Requirement »
Copy out the lines of the records below, and only those lines, from the one with "right wrist: (21, 279)" through the one with "left shoulder: (147, 301)", exactly as they appear.

Records supplied »
──────────────────────────────

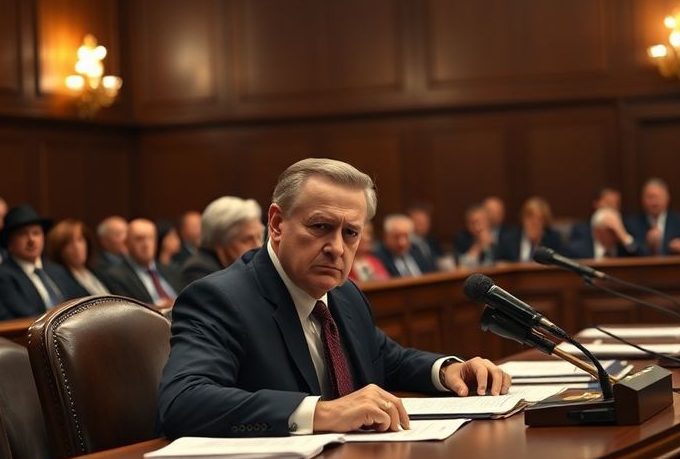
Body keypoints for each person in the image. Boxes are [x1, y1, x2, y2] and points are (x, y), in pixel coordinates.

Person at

──────────────────────────────

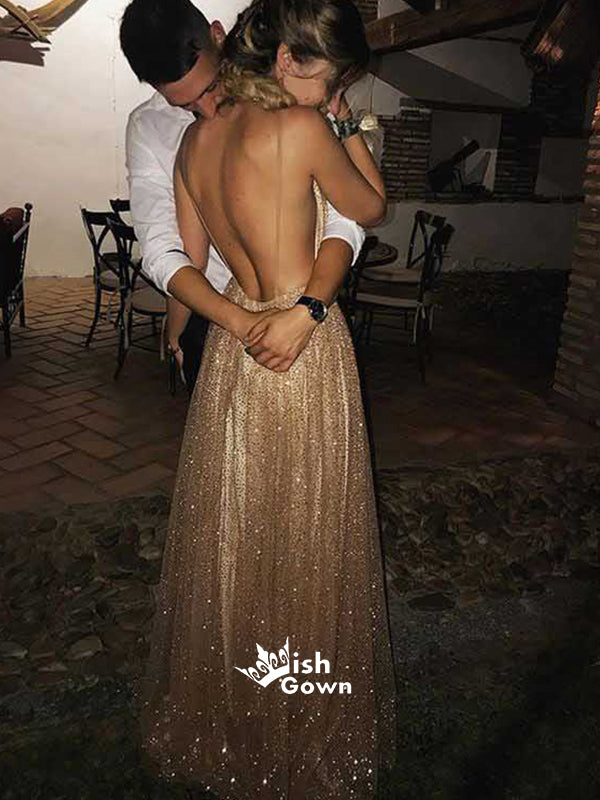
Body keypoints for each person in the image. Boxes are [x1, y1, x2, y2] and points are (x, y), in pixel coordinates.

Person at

──────────────────────────────

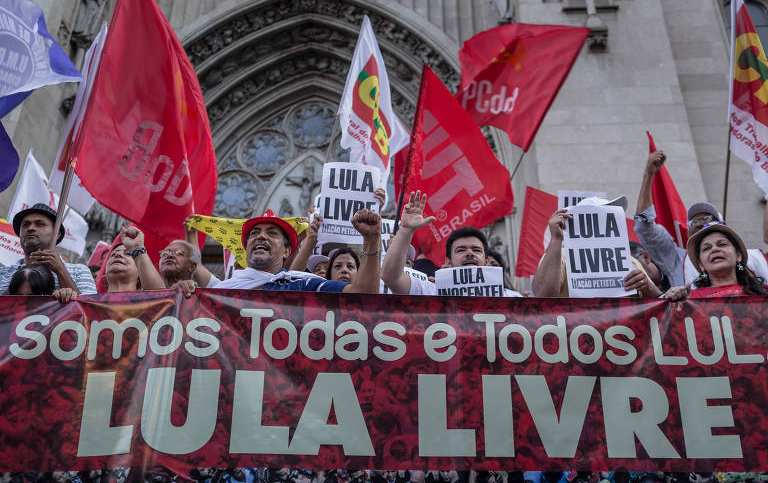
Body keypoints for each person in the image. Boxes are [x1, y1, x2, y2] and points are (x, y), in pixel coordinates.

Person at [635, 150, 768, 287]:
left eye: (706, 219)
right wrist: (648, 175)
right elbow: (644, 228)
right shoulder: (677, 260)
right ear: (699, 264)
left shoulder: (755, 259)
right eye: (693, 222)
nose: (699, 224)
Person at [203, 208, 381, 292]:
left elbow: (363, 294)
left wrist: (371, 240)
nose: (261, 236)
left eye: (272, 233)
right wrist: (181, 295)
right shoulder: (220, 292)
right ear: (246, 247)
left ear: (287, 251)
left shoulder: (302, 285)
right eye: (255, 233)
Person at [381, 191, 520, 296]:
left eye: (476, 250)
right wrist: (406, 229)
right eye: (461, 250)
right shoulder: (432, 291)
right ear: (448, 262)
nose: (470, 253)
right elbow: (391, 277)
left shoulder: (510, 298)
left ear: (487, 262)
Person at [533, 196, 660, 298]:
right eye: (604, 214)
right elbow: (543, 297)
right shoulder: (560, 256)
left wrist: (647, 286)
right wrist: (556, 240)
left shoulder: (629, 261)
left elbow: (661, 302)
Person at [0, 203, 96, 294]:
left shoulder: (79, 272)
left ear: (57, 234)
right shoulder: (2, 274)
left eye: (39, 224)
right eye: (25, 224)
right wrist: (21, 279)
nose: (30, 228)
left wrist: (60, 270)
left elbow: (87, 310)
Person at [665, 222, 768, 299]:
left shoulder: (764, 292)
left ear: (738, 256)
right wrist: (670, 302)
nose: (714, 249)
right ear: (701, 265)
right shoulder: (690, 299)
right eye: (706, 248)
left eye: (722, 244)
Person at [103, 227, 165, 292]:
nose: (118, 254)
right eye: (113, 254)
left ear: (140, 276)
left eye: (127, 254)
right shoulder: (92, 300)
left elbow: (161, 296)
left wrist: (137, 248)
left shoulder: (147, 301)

──────────────────────────────

Answer to this problem »
right wrist: (21, 279)
nose: (30, 228)
left wrist: (60, 270)
left elbow: (87, 310)
Person at [665, 222, 768, 299]:
left shoulder: (764, 292)
left ear: (738, 256)
right wrist: (670, 302)
nose: (714, 249)
right ear: (701, 265)
right shoulder: (690, 299)
right eye: (706, 248)
left eye: (722, 244)
Person at [103, 227, 165, 292]:
nose: (118, 254)
right eye: (113, 254)
left ear: (140, 276)
left eye: (127, 254)
right shoulder: (92, 300)
left elbow: (161, 296)
left wrist: (137, 248)
left shoulder: (147, 301)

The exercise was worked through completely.